Utah will play host to its first U.S. Amateur Championship May 27-29.
For the first time, this tournament will be split between East and West. The Eastern tournament will be at the Somerset Hilton, Somerset, N.J., on the same dates.
The Western tournament will be at the Snowbird Ski and Summer Resort in Little Cottonwood Canyon.Both tournaments will be conducted as six-round Swiss system meets - that is, winners play winners and losers play losers; there are no eliminations.
The Western tournament will be conducted in two sections: "open" and "reserve."
The open section is open to all players who have a national U.S. Chess Federation (USCF) rating less than 2200.
The reserve section is open to all players whose rating is less than 1800.
Because it is an amateur championship, no cash prizes will be awarded. The five top-scoring players in each section will receive engraved trophies. Trophies will also be awarded in both sections for the highest- scoring player age 55 and over, top junior under 16 and under 13.
In the open section, trophies will go to the top two players in classes A, B, C and to the top woman player.
The reserve section will have trophies for the highest scoring players, under 11 and under 9, the two top players in classes C, D, E and below, unrated and top woman player.
The entry fees are $30 and $15 for players under 18 if paid in advance.
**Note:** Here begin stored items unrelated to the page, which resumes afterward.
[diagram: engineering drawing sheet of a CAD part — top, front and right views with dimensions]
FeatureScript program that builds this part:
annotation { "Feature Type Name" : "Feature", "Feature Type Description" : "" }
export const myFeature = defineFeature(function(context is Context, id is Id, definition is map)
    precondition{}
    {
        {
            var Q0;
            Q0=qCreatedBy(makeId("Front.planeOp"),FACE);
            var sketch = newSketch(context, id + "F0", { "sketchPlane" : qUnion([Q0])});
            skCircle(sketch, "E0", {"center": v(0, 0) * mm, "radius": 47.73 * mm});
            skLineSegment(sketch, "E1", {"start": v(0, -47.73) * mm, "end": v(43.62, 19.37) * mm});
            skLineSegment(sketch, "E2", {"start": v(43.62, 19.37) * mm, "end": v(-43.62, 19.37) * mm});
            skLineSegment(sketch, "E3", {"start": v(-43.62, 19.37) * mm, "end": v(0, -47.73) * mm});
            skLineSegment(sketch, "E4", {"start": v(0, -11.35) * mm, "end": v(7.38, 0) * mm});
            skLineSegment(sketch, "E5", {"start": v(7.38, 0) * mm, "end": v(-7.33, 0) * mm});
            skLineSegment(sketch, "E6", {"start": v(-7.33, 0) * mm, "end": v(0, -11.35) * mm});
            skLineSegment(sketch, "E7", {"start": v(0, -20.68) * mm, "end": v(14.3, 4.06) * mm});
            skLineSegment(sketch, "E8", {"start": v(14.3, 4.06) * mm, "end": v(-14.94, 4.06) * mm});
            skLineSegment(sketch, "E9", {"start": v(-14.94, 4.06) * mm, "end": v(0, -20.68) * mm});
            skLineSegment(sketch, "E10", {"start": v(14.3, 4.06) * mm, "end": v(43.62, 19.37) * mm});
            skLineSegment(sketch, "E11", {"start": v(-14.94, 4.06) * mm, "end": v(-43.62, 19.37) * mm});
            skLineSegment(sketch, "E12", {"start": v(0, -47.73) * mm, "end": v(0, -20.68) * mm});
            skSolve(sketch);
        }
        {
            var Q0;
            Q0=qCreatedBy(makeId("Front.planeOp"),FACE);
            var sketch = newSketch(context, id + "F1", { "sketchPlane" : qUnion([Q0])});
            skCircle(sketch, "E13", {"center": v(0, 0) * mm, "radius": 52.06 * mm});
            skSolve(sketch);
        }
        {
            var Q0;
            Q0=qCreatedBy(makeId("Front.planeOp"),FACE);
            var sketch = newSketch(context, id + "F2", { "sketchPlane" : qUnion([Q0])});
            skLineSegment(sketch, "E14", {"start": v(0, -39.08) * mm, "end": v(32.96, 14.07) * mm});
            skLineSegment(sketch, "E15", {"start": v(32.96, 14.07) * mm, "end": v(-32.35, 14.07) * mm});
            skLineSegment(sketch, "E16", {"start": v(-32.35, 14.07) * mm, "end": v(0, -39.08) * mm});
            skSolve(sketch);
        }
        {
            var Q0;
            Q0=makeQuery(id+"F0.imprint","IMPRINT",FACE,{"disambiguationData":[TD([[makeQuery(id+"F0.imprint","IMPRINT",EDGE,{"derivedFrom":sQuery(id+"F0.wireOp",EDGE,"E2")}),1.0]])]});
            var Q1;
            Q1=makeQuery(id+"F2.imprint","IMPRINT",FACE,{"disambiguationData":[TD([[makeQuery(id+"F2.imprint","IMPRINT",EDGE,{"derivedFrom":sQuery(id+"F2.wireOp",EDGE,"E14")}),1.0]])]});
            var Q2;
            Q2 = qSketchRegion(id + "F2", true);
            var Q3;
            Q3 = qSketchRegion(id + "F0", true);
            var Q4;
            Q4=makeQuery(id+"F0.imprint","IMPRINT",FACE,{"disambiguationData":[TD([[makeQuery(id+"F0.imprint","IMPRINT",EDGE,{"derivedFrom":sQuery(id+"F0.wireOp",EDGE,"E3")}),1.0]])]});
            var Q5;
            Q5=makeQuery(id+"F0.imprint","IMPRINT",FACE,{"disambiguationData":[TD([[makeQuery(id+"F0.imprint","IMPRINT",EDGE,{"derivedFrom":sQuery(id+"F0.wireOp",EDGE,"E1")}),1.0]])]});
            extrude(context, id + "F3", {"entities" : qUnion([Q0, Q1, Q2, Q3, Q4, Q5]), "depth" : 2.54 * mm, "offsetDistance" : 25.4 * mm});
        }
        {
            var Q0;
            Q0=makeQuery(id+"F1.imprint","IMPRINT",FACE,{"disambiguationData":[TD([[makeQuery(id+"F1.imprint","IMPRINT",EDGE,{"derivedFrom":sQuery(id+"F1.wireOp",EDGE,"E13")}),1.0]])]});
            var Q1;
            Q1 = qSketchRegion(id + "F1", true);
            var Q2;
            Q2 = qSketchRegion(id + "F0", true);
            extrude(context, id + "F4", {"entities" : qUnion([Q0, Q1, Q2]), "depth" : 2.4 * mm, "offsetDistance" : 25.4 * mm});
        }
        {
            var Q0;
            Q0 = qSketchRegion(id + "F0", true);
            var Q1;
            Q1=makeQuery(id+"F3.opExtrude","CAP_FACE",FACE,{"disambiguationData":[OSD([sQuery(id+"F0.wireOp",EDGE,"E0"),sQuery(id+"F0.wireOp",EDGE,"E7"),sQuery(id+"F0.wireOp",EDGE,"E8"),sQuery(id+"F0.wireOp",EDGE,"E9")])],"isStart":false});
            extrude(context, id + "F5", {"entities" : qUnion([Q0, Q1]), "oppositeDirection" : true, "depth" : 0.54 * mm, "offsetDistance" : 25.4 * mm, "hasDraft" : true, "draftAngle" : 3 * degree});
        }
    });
However, the fees will be increased $5 if paid at the playing site.
Times for the rounds are:
Round 1: May 27, 1 p.m.
Round 2: May 27, 6 p.m.
Round 3: May 28, 10 a.m.
Round 4: May 28, 4 p.m.
Round 5: May 29, 9 a.m.
Round 6: May 29, 4 p.m.
The tournament will be directed by Robert Tanner, president of the Utah Chess Association and a USCF certified senior tournament director.
At the time of registration, any player may apply for one bye.
An awards ceremony will be held for the open section before the final round. The trophies will be sent to the winners by the U.S. Chess Federation after they have been engraved.
Craig Bishop, a Colorado artist, has prepared a special poster that will be available as a souvenir of the tournament. Chess books and equipment will also be sold during the tournament at Snowbird.
Any local chess buff and patron may be of service by furnishing "wheels" for out-of-state players.
-ELITIST? - "Is chess becoming too elitist at the international levels?" This question is asked by Robert Byrne, chess editor of the New York Times.
"That is the direction the game is taking when sponsors arrange tournaments in which a small number of the highest-ranking grandmasters on the International Chess Federation's (FIDE) computer list play a double-round event. Formerly, the 16-player single round-robin format was standard.
"One of the reasons for this is the competition among the sponsors to be able to boast in their advertisements that theirs is the top-ranked tournament of the year - not just players but also tournaments bear an International Chess Federation ranking number.
"Sure to be one of the contenders this year is the Max Euwe Memorial Tournament sponsored by the Verenigde Spaarbank in Amsterdam. In this event there were only four players, and all were world championship candidates in the current cycle.
"Jan Timman of the Netherlands spurted into the lead with 31/2 points out of the first four rounds and took the prize with 41/2-11/2."
-CONGRATULATIONS TO THE SOLVERS! - Covert Copier, Ardean Watts, E.O. Smith, Hal Knight, Robert Tanner, Mark Stranger, Mel Puller, Paul R. Lindeman, Hal Harmon, Dean Thompson, Mark H. Timothy, David D. Kirk, William DeVroom, Kay Lundstrom, John Nielson, Brian Griffith, Ken Frost, Raymond Linner, Wendell R. Hurst, Alan E. Brown, Joan Nay, Allan Nicholas, Michael Marsch and Erick DeMillard.